What was advertised in a colonial American newspaper 250 years ago today?
“Just imported … and to be sold by JOHN HIGGIN.”
In January 1769, John Higgin advertised a variety of goods “Just imported, from Liverpool and Corke, and to be sold … At Mr. Moore’s Store opposite the Exchange.” Unlike Inglis and Hall, whose advertisement from the previous week appeared in the Georgia Gazette once again, Higgin did not regularly insert advertisements for consumer goods in the colony’s only newspaper. The shipping news suggests that may have been because Higgin was not a resident of Savannah but instead a ship captain who sometimes did some trading on his own.
According to the shipping news in the January 4 edition of the Georgia Gazette, the “Snow Ann,” captained by John Higgins “ENTERED INWARDS at the CUSTOM-HOUSE” from Montserrat and St. Martin’s that very day. A week later, Higgin published an advertisement for “IRISH linens,” “Cheque, silk, and muslin handkerchiefs,” “Tin saucepans,” and an assortment of other textiles, garments, and housewares. Like many other advertisements, it ran in three consecutive issues (January 11, 18, and 25) before being discontinued. Higgin, however, did not disappear from the pages of the Georgia Gazette. The following week, the “Snow Anne, John Higgin,” headed for Montserrat was listed among the vessels “ENTERED OUTWARDS” at the customhouse. Preparations for departure took some time. Higgin and his vessel remained on that list for nearly two months. In the March 29 edition, the shipping news reported that the “Snow Anne, John Higgin” had “CLEARED” on March 23.
While it is possible that the John Higgin who commanded the Anne and the John Higgin who sold imported goods were two different people, the evidence in the Georgia Gazette suggests otherwise. That the advertisement stated Higgin’s goods came from Liverpool and Cork likely indicated their origins rather than suggesting that they had been transported directly from the British Isles to Georgia. Higgin would have had plenty of opportunities to pursue side ventures on his own while sailing the Anne in the Caribbean. When competing against other purveyors of imported goods in Savannah, he would have been at a disadvantage if he reported that his merchandise from Liverpool and Cork made a detour to the sugar islands first. After all, colonial consumers demanded the newest fashions when it came to clothing and housewares. Selling his wares “At Mr. Moore’s Store” rather than a shop of his own would have been appropriate for someone only in Savannah briefly.

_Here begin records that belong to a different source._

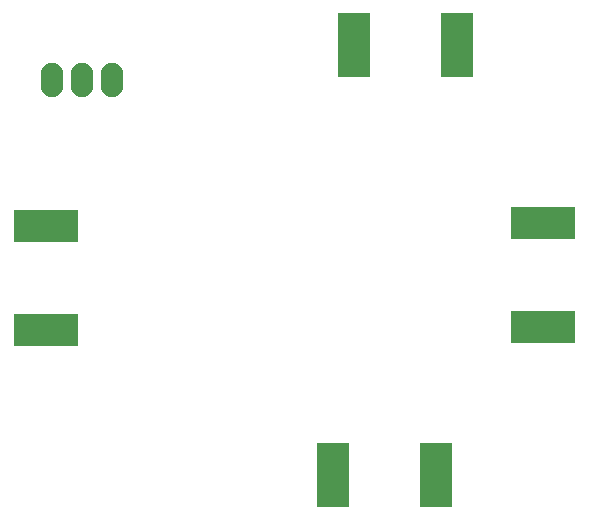
<source format=gbs>
G04 #@! TF.FileFunction,Soldermask,Bot*
%FSLAX46Y46*%
G04 Gerber Fmt 4.6, Leading zero omitted, Abs format (unit mm)*
G04 Created by KiCad (PCBNEW 4.0.2+dfsg1-stable) date Mo 13 Nov 2017 21:14:13 CET*
%MOMM*%
G01*
G04 APERTURE LIST*
%ADD10C,0.100000*%
%ADD11R,5.480000X2.820000*%
%ADD12R,2.820000X5.480000*%
%ADD13O,1.901140X2.899360*%
G04 APERTURE END LIST*
D10*
D11*
X34602000Y-80710000D03*
X34602000Y-89470000D03*
D12*
X69404000Y-65336000D03*
X60644000Y-65336000D03*
X58866000Y-101796000D03*
X67626000Y-101796000D03*
D11*
X76650000Y-89216000D03*
X76650000Y-80456000D03*
D13*
X37592000Y-68326000D03*
X35052000Y-68326000D03*
X40132000Y-68326000D03*
M02*

</source>
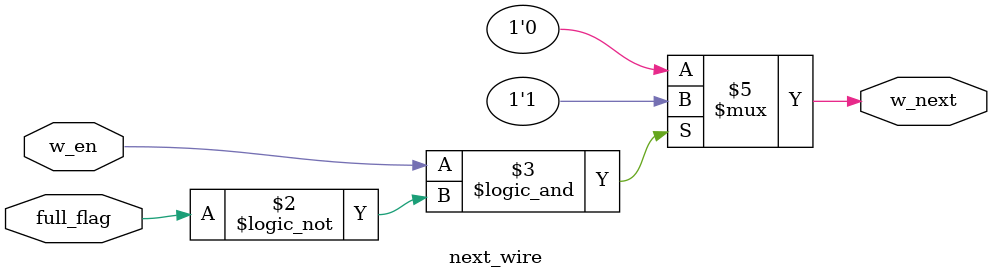
<source format=v>
module next_wire(w_en,full_flag,w_next);
input w_en,full_flag;
output w_next;
reg w_next;
always @(*)
		begin
		if(w_en&&!full_flag)
		w_next = 1;
		else
		w_next = 0;
		end
endmodule

</source>
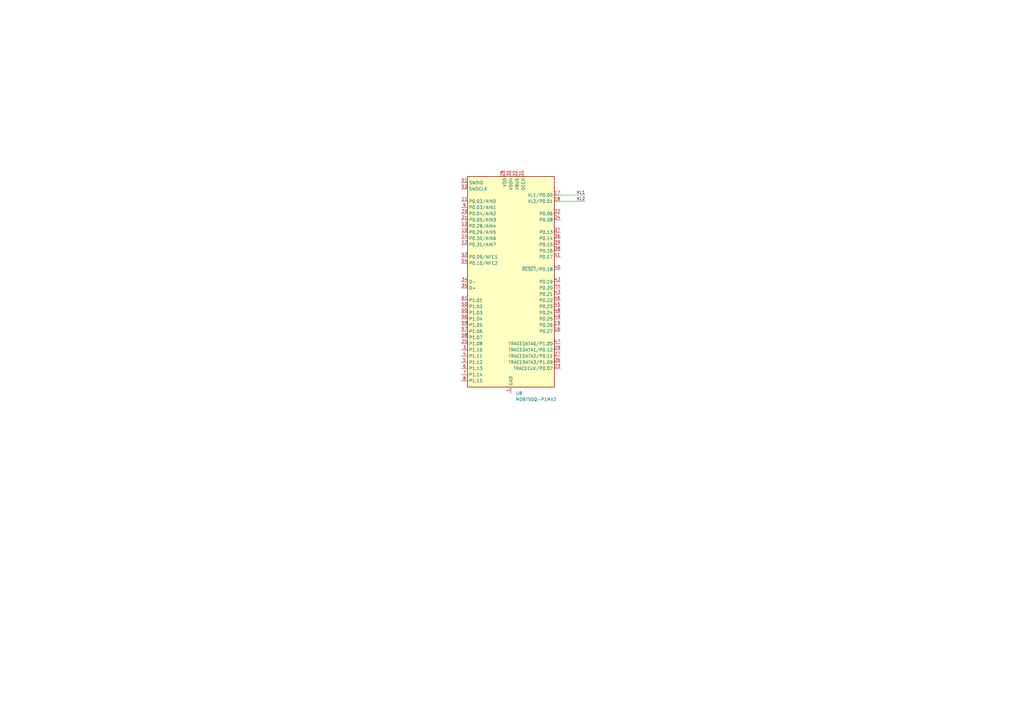
<source format=kicad_sch>
(kicad_sch (version 20230121) (generator eeschema)

  (uuid 1b9a3833-7f99-4f8a-8364-b1a19ba36bb9)

  (paper "A3")

  


  (wire (pts (xy 229.87 82.55) (xy 240.03 82.55))
    (stroke (width 0) (type default))
    (uuid 1ae334e4-ff38-472b-8f65-201539cb223e)
  )
  (wire (pts (xy 229.87 80.01) (xy 240.03 80.01))
    (stroke (width 0) (type default))
    (uuid 311dea4d-d180-4183-bd25-617711760545)
  )

  (label "XL1" (at 240.03 80.01 180) (fields_autoplaced)
    (effects (font (size 1.27 1.27)) (justify right bottom))
    (uuid 3d9fae75-d030-4a84-8257-856205257d78)
  )
  (label "XL2" (at 240.03 82.55 180) (fields_autoplaced)
    (effects (font (size 1.27 1.27)) (justify right bottom))
    (uuid 799fa843-19d1-46d6-8fc1-1d65c2a98223)
  )

  (symbol (lib_id "RF_Module:MDBT50Q-P1MV2") (at 209.55 115.57 0) (unit 1)
    (in_bom yes) (on_board yes) (dnp no) (fields_autoplaced)
    (uuid 01053ba8-f168-4fc1-a66a-63d86ae0668a)
    (property "Reference" "U8" (at 211.5059 161.29 0)
      (effects (font (size 1.27 1.27)) (justify left))
    )
    (property "Value" "MDBT50Q-P1MV2" (at 211.5059 163.83 0)
      (effects (font (size 1.27 1.27)) (justify left))
    )
    (property "Footprint" "RF_Module:Raytac_MDBT50Q" (at 209.55 120.65 0)
      (effects (font (size 1.27 1.27)) hide)
    )
    (property "Datasheet" "https://www.raytac.com/download/index.php?index_id=43" (at 209.55 120.65 0)
      (effects (font (size 1.27 1.27)) hide)
    )
    (pin "1" (uuid e3392b26-af9b-4987-b14a-2ee6b6149297))
    (pin "10" (uuid ac4ca84f-9973-4d12-b27a-184909e0c633))
    (pin "11" (uuid 813aab62-4e4c-4591-9d72-053c1d26c309))
    (pin "12" (uuid a4be695b-95be-4f12-9734-b7aeb0bde2e5))
    (pin "13" (uuid b0ae1b5c-0d86-4401-ab0d-22523f25979c))
    (pin "14" (uuid 0e9b5efe-4416-442f-b9be-1387a851068f))
    (pin "15" (uuid 211cf1de-309e-4cac-81e6-ab02ccea3faa))
    (pin "16" (uuid 895ef01e-1506-4d74-9d6b-992632b5847a))
    (pin "17" (uuid f3c650c1-37ce-4395-a1d0-3fd220e788d8))
    (pin "18" (uuid aa2999ff-9c97-4b54-ae31-836ce43fa0c4))
    (pin "19" (uuid 1088e0ca-4132-432d-b11a-06217f095b7e))
    (pin "2" (uuid 65c70e0d-4540-4d26-8bbd-0563ef9b50c4))
    (pin "20" (uuid ea9702df-a94a-406a-be69-b008e0ac0816))
    (pin "21" (uuid d7c3697a-dd16-4018-8f3c-a8fec4bf3f77))
    (pin "22" (uuid 4fbf2807-3c42-42a7-9e45-d4b45a1ad867))
    (pin "23" (uuid 84c1b36d-af69-42dc-bb65-c3d8df417858))
    (pin "24" (uuid d65f2e0b-2182-46bc-93df-4384350f1887))
    (pin "25" (uuid eda4d8c1-ac05-4e2a-955e-eb71284689a6))
    (pin "26" (uuid a0aa26ca-1208-4729-9117-3507dc1b329f))
    (pin "27" (uuid 1a621a7d-f362-4580-8170-5d1b50836520))
    (pin "28" (uuid 47064a80-9954-430e-b1ee-231f55fbda8a))
    (pin "29" (uuid 7ed26b92-2961-4fad-b9e3-c15548a3df78))
    (pin "3" (uuid ccc1f015-60ba-46a1-82f6-11e71a1ba451))
    (pin "30" (uuid d86bda0a-bd52-4aa7-89c5-a1c5e3082a2e))
    (pin "31" (uuid f6832c09-1615-4ab1-a71b-2318a89edd73))
    (pin "32" (uuid 89b0a852-1ffd-4113-9729-a80f2c3f196f))
    (pin "33" (uuid 2296afbe-609d-4514-8046-7afea504ab3b))
    (pin "34" (uuid 8c339aa1-58eb-4fd9-86a1-4b8916274514))
    (pin "35" (uuid 5489495c-d112-4286-aca1-097abb89e0f7))
    (pin "36" (uuid 11bbc53b-3748-4ca8-97e0-59d045f0e59b))
    (pin "37" (uuid 01b11c29-bf6d-442a-b7db-87ff7cc5510d))
    (pin "38" (uuid e5d157d2-41c9-4d79-bd2f-176e49900886))
    (pin "39" (uuid d85a26d5-fdbd-4188-b63a-2c3be609e1e1))
    (pin "4" (uuid 447bb382-62dc-403c-9fe2-ae4601c0c0e2))
    (pin "40" (uuid 83ff0af9-e7ff-4cc5-a141-b18895c5d777))
    (pin "41" (uuid 5fd6e989-1cef-4729-ab0f-17928489f699))
    (pin "42" (uuid 9bf608be-f716-4821-a80a-dcc64926fca8))
    (pin "43" (uuid e8942555-f066-4799-83bd-acb7bcb8d255))
    (pin "44" (uuid 7ab38620-9e38-4721-a28d-cd5c32257477))
    (pin "45" (uuid 6ff30528-cd4c-4ddb-96f7-838ade467a81))
    (pin "46" (uuid 156d9ef5-29ff-470a-803d-0e52422d9851))
    (pin "47" (uuid ce6ebf11-6977-4c6e-b085-c21eabe5d340))
    (pin "48" (uuid 6d313505-ecd8-4baf-8ff7-479eddbb9122))
    (pin "49" (uuid fd887b87-a73b-49cc-b181-ba8b1f846677))
    (pin "5" (uuid 1550486d-dc58-43cb-b583-7d83eddaa5b2))
    (pin "50" (uuid 0c93e80e-66ec-48b2-b156-92987796f60a))
    (pin "51" (uuid 8822915f-7f49-4223-adc1-c47916c6bd71))
    (pin "52" (uuid b000a27f-8922-4709-8ce5-1d20508b5a43))
    (pin "53" (uuid 0595292f-c33f-4272-9796-da12951a4a13))
    (pin "54" (uuid 74172fac-1d0b-4902-acfb-9cfe6ef2d6dc))
    (pin "55" (uuid 9145aa51-8307-404a-a374-6c1d44f87ea4))
    (pin "56" (uuid 1a21d093-83ac-4425-a819-96d676fff7f0))
    (pin "57" (uuid 8044444c-2432-4873-b6ed-354fc15781f0))
    (pin "58" (uuid 11c86d96-8e44-4ea5-93ea-5eade68e85c9))
    (pin "59" (uuid 21ea9baf-756e-4863-be75-fb56590aa0df))
    (pin "6" (uuid f800df09-75ad-4b31-91d5-d02e4684cab2))
    (pin "60" (uuid 19637059-f652-4792-95ec-615644d740f9))
    (pin "61" (uuid ae0f182c-1b93-4999-accd-816a2aa00483))
    (pin "7" (uuid 60564a50-a3a9-4ded-af0f-8d9e12d8cd3a))
    (pin "8" (uuid b80ed53a-369f-40d2-8115-8b0a7c20d03d))
    (pin "9" (uuid 0035b22b-3631-4ff9-ba64-d83729c1c71f))
    (instances
      (project "DeskSandGlass"
        (path "/1815d731-bc73-41f5-9313-836ca2df5d08/bcbc88e7-4314-49d4-ae5a-819be347b98f"
          (reference "U8") (unit 1)
        )
      )
    )
  )
)

</source>
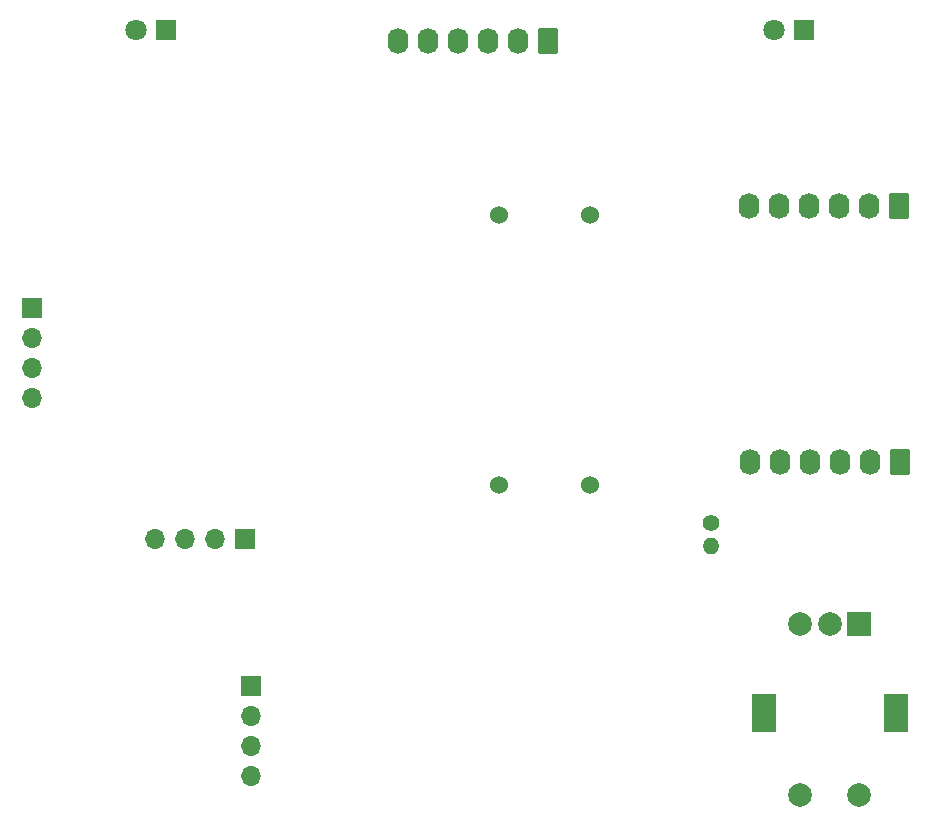
<source format=gbr>
%TF.GenerationSoftware,KiCad,Pcbnew,(6.0.7-1)-1*%
%TF.CreationDate,2023-11-13T05:52:03+10:00*%
%TF.ProjectId,Simmeters Large Guage Replacement,53696d6d-6574-4657-9273-204c61726765,rev?*%
%TF.SameCoordinates,Original*%
%TF.FileFunction,Soldermask,Bot*%
%TF.FilePolarity,Negative*%
%FSLAX46Y46*%
G04 Gerber Fmt 4.6, Leading zero omitted, Abs format (unit mm)*
G04 Created by KiCad (PCBNEW (6.0.7-1)-1) date 2023-11-13 05:52:03*
%MOMM*%
%LPD*%
G01*
G04 APERTURE LIST*
G04 Aperture macros list*
%AMRoundRect*
0 Rectangle with rounded corners*
0 $1 Rounding radius*
0 $2 $3 $4 $5 $6 $7 $8 $9 X,Y pos of 4 corners*
0 Add a 4 corners polygon primitive as box body*
4,1,4,$2,$3,$4,$5,$6,$7,$8,$9,$2,$3,0*
0 Add four circle primitives for the rounded corners*
1,1,$1+$1,$2,$3*
1,1,$1+$1,$4,$5*
1,1,$1+$1,$6,$7*
1,1,$1+$1,$8,$9*
0 Add four rect primitives between the rounded corners*
20,1,$1+$1,$2,$3,$4,$5,0*
20,1,$1+$1,$4,$5,$6,$7,0*
20,1,$1+$1,$6,$7,$8,$9,0*
20,1,$1+$1,$8,$9,$2,$3,0*%
G04 Aperture macros list end*
%ADD10RoundRect,0.250000X0.620000X0.845000X-0.620000X0.845000X-0.620000X-0.845000X0.620000X-0.845000X0*%
%ADD11O,1.740000X2.190000*%
%ADD12O,1.700000X1.700000*%
%ADD13R,1.700000X1.700000*%
%ADD14C,1.524000*%
%ADD15R,2.000000X2.000000*%
%ADD16C,2.000000*%
%ADD17R,2.000000X3.200000*%
%ADD18C,1.400000*%
%ADD19O,1.400000X1.400000*%
%ADD20R,1.800000X1.800000*%
%ADD21C,1.800000*%
G04 APERTURE END LIST*
D10*
%TO.C,J1*%
X186673500Y-74674600D03*
D11*
X184133500Y-74674600D03*
X181593500Y-74674600D03*
X179053500Y-74674600D03*
X176513500Y-74674600D03*
X173973500Y-74674600D03*
%TD*%
D12*
%TO.C,DS3*%
X161502500Y-136914600D03*
X161502500Y-134374600D03*
X161502500Y-131834600D03*
D13*
X161502500Y-129294600D03*
%TD*%
D12*
%TO.C,DS2*%
X153399500Y-116838600D03*
X155939500Y-116838600D03*
X158479500Y-116838600D03*
D13*
X161019500Y-116838600D03*
%TD*%
D12*
%TO.C,DS1*%
X142985500Y-104900600D03*
X142985500Y-102360600D03*
X142985500Y-99820600D03*
D13*
X142985500Y-97280600D03*
%TD*%
D14*
%TO.C,M1*%
X190245100Y-112269600D03*
X182545100Y-112269600D03*
X182545100Y-89419600D03*
X190245100Y-89419600D03*
%TD*%
D15*
%TO.C,SW1*%
X213015500Y-124054600D03*
D16*
X208015500Y-124054600D03*
X210515500Y-124054600D03*
D17*
X216115500Y-131554600D03*
X204915500Y-131554600D03*
D16*
X208015500Y-138554600D03*
X213015500Y-138554600D03*
%TD*%
D18*
%TO.C,R1*%
X200485500Y-115494600D03*
D19*
X200485500Y-117394600D03*
%TD*%
D10*
%TO.C,J2*%
X216391500Y-88664600D03*
D11*
X213851500Y-88664600D03*
X211311500Y-88664600D03*
X208771500Y-88664600D03*
X206231500Y-88664600D03*
X203691500Y-88664600D03*
%TD*%
D20*
%TO.C,D2*%
X154290500Y-73774600D03*
D21*
X151750500Y-73774600D03*
%TD*%
D10*
%TO.C,J3*%
X216485500Y-110284600D03*
D11*
X213945500Y-110284600D03*
X211405500Y-110284600D03*
X208865500Y-110284600D03*
X206325500Y-110284600D03*
X203785500Y-110284600D03*
%TD*%
D20*
%TO.C,D1*%
X208290500Y-73774600D03*
D21*
X205750500Y-73774600D03*
%TD*%
M02*

</source>
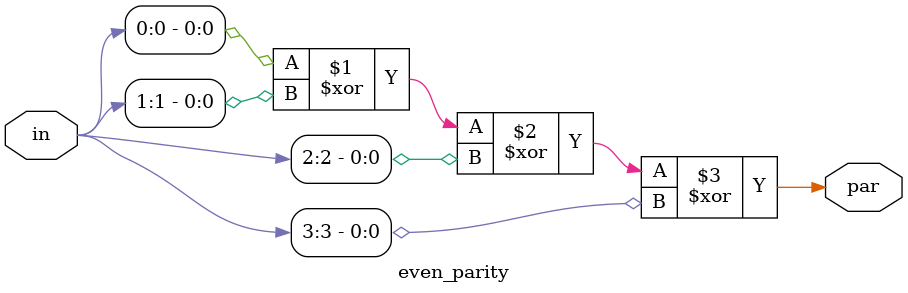
<source format=v>

module even_parity(par,in);

input [3:0] in;

output par ;

assign par = in[0] ^ in[1] ^ in[2] ^ in[3] ;

endmodule
</source>
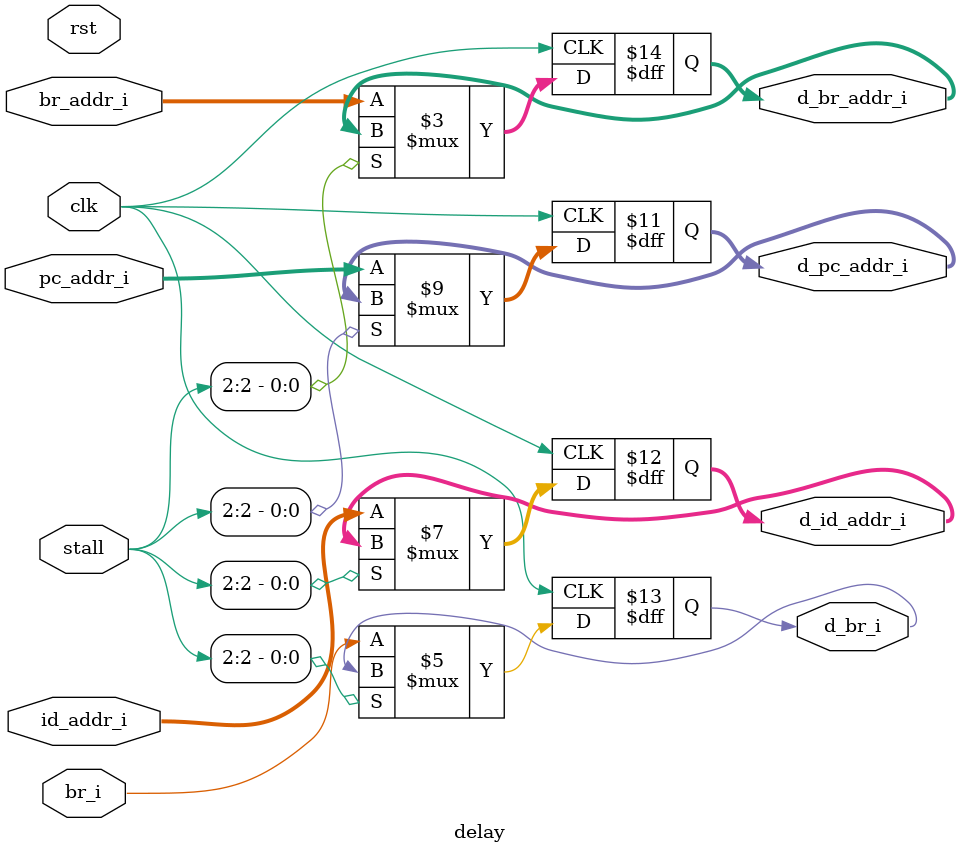
<source format=v>
module delay(
    input rst,
    input clk,
    
    input wire[31:0] pc_addr_i,
    input wire[31:0] id_addr_i,
    input wire br_i,
    input wire[31:0] br_addr_i,
    input wire[5:0] stall,
    
    output reg[31:0] d_pc_addr_i,
    output reg[31:0] d_id_addr_i,
    output reg d_br_i,
    output reg[31:0] d_br_addr_i
 );
    
    always @ (negedge clk)begin
       if(!stall[2])begin
            d_pc_addr_i <= pc_addr_i;
            d_id_addr_i <= id_addr_i;
            d_br_i <= br_i;
            d_br_addr_i <= br_addr_i;
       end
    end
endmodule

</source>
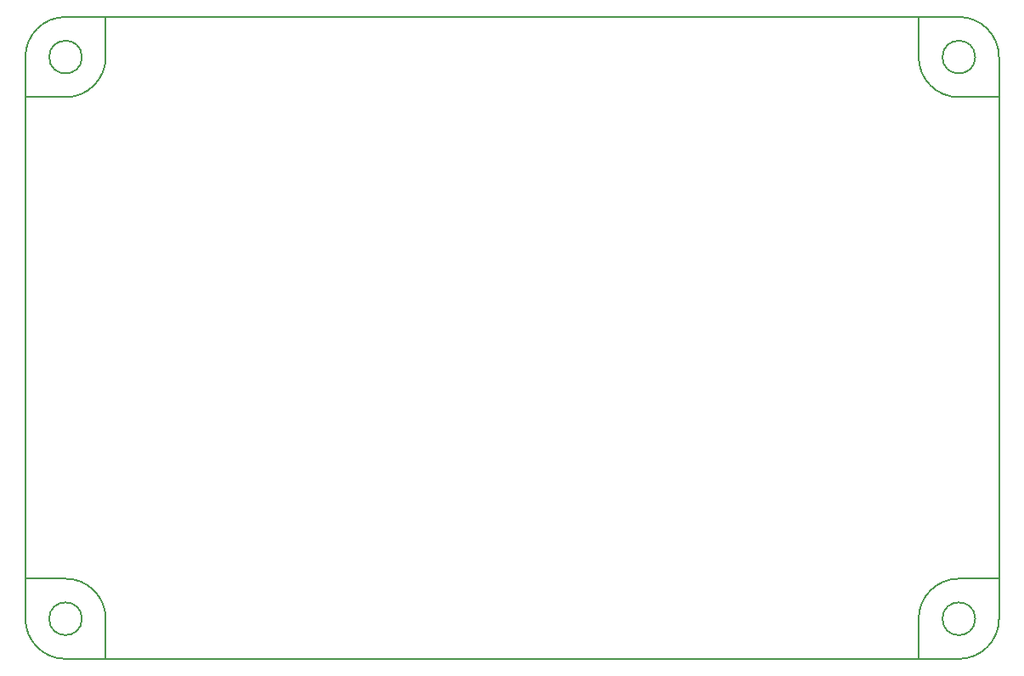
<source format=gbr>
G04 #@! TF.GenerationSoftware,KiCad,Pcbnew,5.0-dev-unknown-dd04bcb~61~ubuntu16.04.1*
G04 #@! TF.CreationDate,2018-03-08T21:27:51-05:00*
G04 #@! TF.ProjectId,etc.,6574632E2E6B696361645F7063620000,rev?*
G04 #@! TF.SameCoordinates,Original*
G04 #@! TF.FileFunction,Profile,NP*
%FSLAX46Y46*%
G04 Gerber Fmt 4.6, Leading zero omitted, Abs format (unit mm)*
G04 Created by KiCad (PCBNEW 5.0-dev-unknown-dd04bcb~61~ubuntu16.04.1) date Thu Mar  8 21:27:51 2018*
%MOMM*%
%LPD*%
G01*
G04 APERTURE LIST*
%ADD10C,0.200000*%
G04 APERTURE END LIST*
D10*
X81598000Y-76518000D02*
X85598000Y-76518000D01*
X178598000Y-80518000D02*
G75*
G02X174598000Y-84518000I-4000000J0D01*
G01*
X178598000Y-24518000D02*
X178598000Y-80518000D01*
X81598000Y-24518000D02*
X81598000Y-80518000D01*
X87229950Y-24518000D02*
G75*
G03X87229950Y-24518000I-1631950J0D01*
G01*
X81598000Y-28518000D02*
X85598000Y-28518000D01*
X178598000Y-28518000D02*
X174598000Y-28518000D01*
X85598000Y-84518000D02*
X174598000Y-84518000D01*
X85598000Y-20518000D02*
X174598000Y-20518000D01*
X89598000Y-24518000D02*
X89598000Y-20518000D01*
X176229950Y-24518000D02*
G75*
G03X176229950Y-24518000I-1631950J0D01*
G01*
X85598000Y-84518000D02*
G75*
G02X81598000Y-80518000I0J4000000D01*
G01*
X170598000Y-24518000D02*
X170598000Y-20518000D01*
X174598000Y-20518000D02*
G75*
G02X178598000Y-24518000I0J-4000000D01*
G01*
X174598000Y-28518000D02*
G75*
G02X170598000Y-24518000I0J4000000D01*
G01*
X87229950Y-80518000D02*
G75*
G03X87229950Y-80518000I-1631950J0D01*
G01*
X89598000Y-80518000D02*
X89598000Y-84518000D01*
X89598000Y-24518000D02*
G75*
G02X85598000Y-28518000I-4000000J0D01*
G01*
X178598000Y-76518000D02*
X174598000Y-76518000D01*
X81598000Y-24518000D02*
G75*
G02X85598000Y-20518000I4000000J0D01*
G01*
X170598000Y-80518000D02*
G75*
G02X174598000Y-76518000I4000000J0D01*
G01*
X170598000Y-80518000D02*
X170598000Y-84518000D01*
X176229950Y-80518000D02*
G75*
G03X176229950Y-80518000I-1631950J0D01*
G01*
X85598000Y-76518000D02*
G75*
G02X89598000Y-80518000I0J-4000000D01*
G01*
M02*

</source>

Higgin’s advertisement occupied more space than most advertisements for consumer goods and services that ran in the Georgia Gazette. Although this suggested the array of choices available to prospective customers, Higgin likely envisioned an additional strategy when he composed the advertisement. Unlike Inglis and Hall and other local merchants and shopkeepers already familiar to residents of the colony, Higgin was unknown and in port for a limited time. Especially if he wished to acquire new wares for further trading before departing, he needed to sell as quickly as possible. An advertisement of such length certainly made his presence known.